» **Instructions for the task**: Please reproduce every line of text in the records below verbatim, leaving the pictures out of your answer.

» **Rows**:
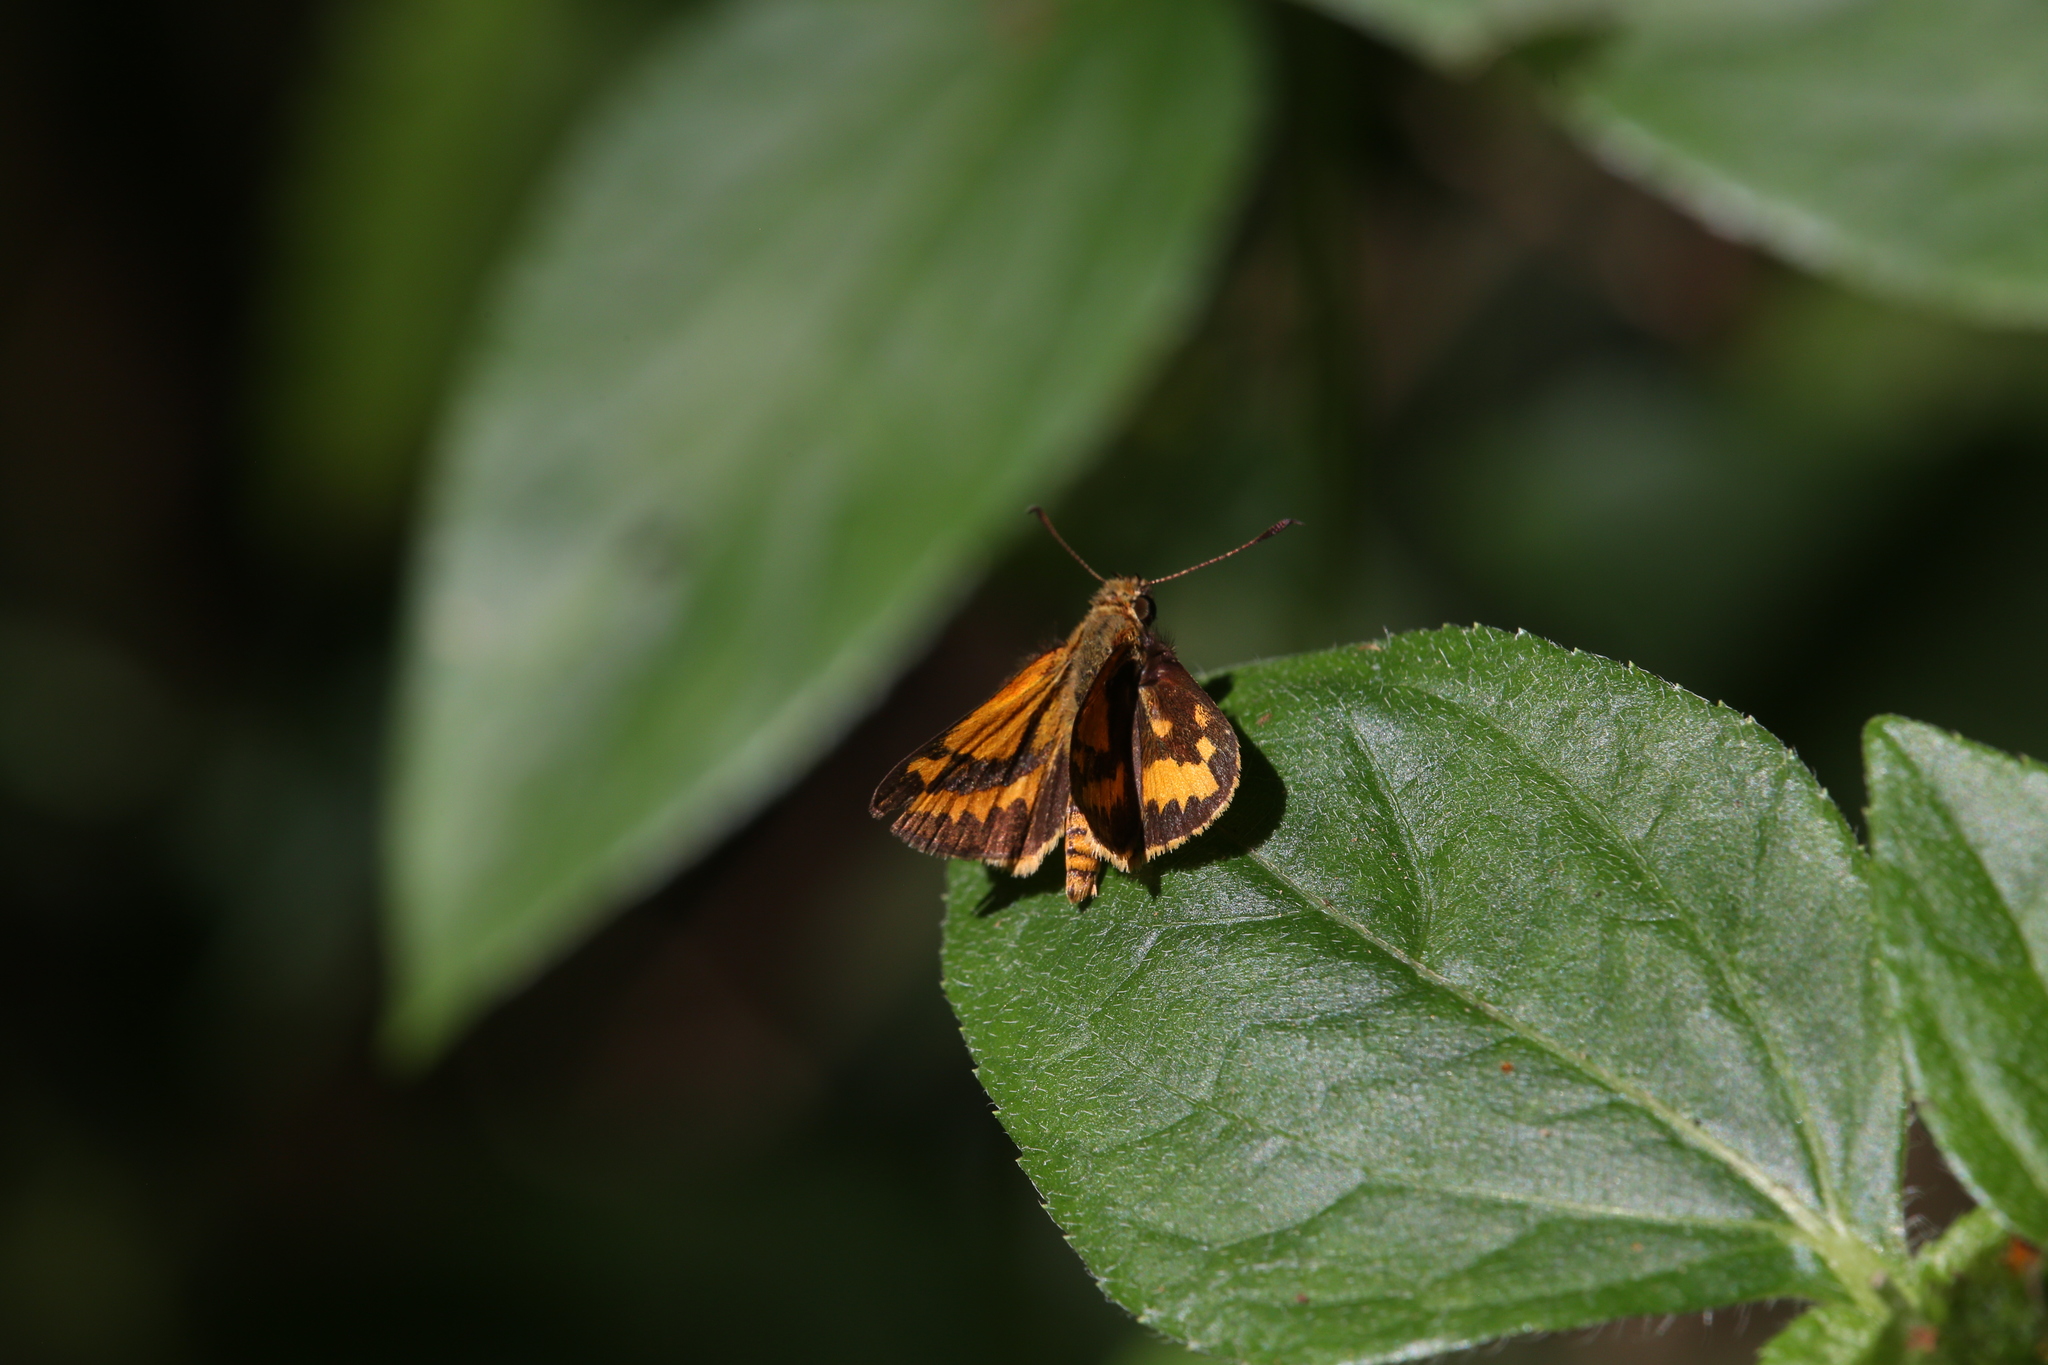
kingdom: Animalia
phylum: Arthropoda
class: Insecta
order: Lepidoptera
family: Hesperiidae
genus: Suniana
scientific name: Suniana sunias
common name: Wide-brand grass-dart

» **Final result**:
kingdom: Animalia
phylum: Arthropoda
class: Insecta
order: Lepidoptera
family: Hesperiidae
genus: Suniana
scientific name: Suniana sunias
common name: Wide-brand grass-dart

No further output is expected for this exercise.